The problem:
Reproduce the items line for line, starting at the very beginning and ending with the line that contains "with a premium", with both ends included.

Entries provided:
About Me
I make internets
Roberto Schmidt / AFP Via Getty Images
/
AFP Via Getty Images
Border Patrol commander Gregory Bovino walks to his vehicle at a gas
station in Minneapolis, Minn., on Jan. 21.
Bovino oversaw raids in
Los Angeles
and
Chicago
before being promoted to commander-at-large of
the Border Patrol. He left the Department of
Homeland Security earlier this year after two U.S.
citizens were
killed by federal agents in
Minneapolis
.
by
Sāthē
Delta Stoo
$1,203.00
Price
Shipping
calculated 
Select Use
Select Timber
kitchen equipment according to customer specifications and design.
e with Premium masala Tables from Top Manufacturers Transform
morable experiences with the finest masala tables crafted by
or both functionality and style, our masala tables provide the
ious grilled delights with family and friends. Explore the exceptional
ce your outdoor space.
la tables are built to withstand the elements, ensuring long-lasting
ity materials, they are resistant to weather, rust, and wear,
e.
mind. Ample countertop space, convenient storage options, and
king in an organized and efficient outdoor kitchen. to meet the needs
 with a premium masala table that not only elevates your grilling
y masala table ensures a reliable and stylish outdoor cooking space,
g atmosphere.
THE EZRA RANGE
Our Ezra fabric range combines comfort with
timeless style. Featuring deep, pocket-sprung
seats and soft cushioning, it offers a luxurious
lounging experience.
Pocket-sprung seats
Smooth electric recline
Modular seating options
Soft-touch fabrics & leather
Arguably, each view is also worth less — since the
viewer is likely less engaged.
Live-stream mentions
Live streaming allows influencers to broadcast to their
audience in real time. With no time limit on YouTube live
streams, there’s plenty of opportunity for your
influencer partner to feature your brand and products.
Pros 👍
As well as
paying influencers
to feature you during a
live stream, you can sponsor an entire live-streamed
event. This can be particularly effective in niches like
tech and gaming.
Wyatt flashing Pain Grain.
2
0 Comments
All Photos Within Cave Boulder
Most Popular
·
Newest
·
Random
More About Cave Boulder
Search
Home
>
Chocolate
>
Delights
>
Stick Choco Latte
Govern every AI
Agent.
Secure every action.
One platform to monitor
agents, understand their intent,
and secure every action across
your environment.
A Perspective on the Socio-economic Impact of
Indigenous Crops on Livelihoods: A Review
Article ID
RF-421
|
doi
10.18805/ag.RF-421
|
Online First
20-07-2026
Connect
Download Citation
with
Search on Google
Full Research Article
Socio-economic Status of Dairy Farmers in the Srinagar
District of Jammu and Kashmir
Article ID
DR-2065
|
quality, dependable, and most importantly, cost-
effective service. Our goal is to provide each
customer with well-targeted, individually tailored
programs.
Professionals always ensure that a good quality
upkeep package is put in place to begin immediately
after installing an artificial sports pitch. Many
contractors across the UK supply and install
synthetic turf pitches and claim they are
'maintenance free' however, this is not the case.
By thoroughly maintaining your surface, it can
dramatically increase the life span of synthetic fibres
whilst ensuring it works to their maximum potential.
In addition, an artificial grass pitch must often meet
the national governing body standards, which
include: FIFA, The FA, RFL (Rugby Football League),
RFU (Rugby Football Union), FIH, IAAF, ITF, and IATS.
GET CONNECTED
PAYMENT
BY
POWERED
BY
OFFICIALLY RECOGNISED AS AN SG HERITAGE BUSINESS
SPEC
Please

Solution to this problem:
About Me
I make internets
Roberto Schmidt / AFP Via Getty Images
/
AFP Via Getty Images
Border Patrol commander Gregory Bovino walks to his vehicle at a gas
station in Minneapolis, Minn., on Jan. 21.
Bovino oversaw raids in
Los Angeles
and
Chicago
before being promoted to commander-at-large of
the Border Patrol. He left the Department of
Homeland Security earlier this year after two U.S.
citizens were
killed by federal agents in
Minneapolis
.
by
Sāthē
Delta Stoo
$1,203.00
Price
Shipping
calculated 
Select Use
Select Timber
kitchen equipment according to customer specifications and design.
e with Premium masala Tables from Top Manufacturers Transform
morable experiences with the finest masala tables crafted by
or both functionality and style, our masala tables provide the
ious grilled delights with family and friends. Explore the exceptional
ce your outdoor space.
la tables are built to withstand the elements, ensuring long-lasting
ity materials, they are resistant to weather, rust, and wear,
e.
mind. Ample countertop space, convenient storage options, and
king in an organized and efficient outdoor kitchen. to meet the needs
 with a premium masala table that not only elevates your grilling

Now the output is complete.